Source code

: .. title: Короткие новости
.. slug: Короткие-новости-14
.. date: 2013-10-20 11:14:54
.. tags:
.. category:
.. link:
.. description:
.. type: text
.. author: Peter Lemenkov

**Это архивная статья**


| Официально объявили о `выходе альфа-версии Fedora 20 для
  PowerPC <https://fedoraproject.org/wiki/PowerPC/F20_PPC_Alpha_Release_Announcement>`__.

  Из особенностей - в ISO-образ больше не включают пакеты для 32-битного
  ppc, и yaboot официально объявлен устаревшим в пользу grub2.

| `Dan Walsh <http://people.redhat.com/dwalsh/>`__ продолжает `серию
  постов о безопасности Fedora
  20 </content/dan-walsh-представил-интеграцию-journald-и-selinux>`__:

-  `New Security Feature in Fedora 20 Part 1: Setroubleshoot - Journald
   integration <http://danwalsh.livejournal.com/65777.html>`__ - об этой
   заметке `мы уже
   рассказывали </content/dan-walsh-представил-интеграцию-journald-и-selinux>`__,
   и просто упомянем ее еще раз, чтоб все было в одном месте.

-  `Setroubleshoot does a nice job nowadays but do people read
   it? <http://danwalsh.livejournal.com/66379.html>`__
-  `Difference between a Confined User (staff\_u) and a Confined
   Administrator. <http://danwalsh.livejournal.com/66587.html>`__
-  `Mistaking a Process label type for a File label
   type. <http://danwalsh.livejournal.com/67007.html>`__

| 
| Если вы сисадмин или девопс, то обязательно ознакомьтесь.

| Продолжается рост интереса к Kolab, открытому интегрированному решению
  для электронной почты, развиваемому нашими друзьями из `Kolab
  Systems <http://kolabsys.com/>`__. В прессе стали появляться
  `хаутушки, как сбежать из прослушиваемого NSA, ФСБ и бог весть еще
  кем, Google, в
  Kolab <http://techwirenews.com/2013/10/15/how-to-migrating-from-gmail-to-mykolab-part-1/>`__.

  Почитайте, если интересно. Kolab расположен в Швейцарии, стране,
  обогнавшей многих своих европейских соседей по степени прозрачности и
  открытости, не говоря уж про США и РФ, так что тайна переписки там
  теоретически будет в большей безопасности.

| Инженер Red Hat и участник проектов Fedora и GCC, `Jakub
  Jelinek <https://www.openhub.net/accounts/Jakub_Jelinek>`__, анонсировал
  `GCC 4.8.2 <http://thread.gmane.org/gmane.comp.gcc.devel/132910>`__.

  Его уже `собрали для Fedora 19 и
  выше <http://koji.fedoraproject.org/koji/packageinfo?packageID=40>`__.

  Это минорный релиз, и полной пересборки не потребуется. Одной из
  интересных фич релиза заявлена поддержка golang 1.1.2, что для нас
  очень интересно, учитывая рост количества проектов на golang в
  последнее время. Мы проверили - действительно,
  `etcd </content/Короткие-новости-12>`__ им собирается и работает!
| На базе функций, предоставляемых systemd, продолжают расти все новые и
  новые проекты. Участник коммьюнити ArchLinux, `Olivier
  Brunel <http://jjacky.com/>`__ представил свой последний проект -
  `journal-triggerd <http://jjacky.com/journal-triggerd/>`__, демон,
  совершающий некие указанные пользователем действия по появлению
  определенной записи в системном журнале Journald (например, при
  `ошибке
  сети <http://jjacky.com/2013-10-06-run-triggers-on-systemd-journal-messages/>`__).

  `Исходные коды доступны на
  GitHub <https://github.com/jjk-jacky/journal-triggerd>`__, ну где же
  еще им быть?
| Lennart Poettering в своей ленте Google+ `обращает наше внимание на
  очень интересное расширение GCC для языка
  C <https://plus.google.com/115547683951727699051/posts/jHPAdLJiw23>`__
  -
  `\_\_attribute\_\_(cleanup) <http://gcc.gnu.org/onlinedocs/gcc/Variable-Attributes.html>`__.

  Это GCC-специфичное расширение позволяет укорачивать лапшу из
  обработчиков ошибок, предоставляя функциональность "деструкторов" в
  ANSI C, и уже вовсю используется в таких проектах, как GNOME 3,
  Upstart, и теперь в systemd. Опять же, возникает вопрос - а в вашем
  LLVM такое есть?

▶ [TRY IT]:
Throughout the material above, count each line holding "type" and answer with the total alone.

▶ [SOLUTION]:
3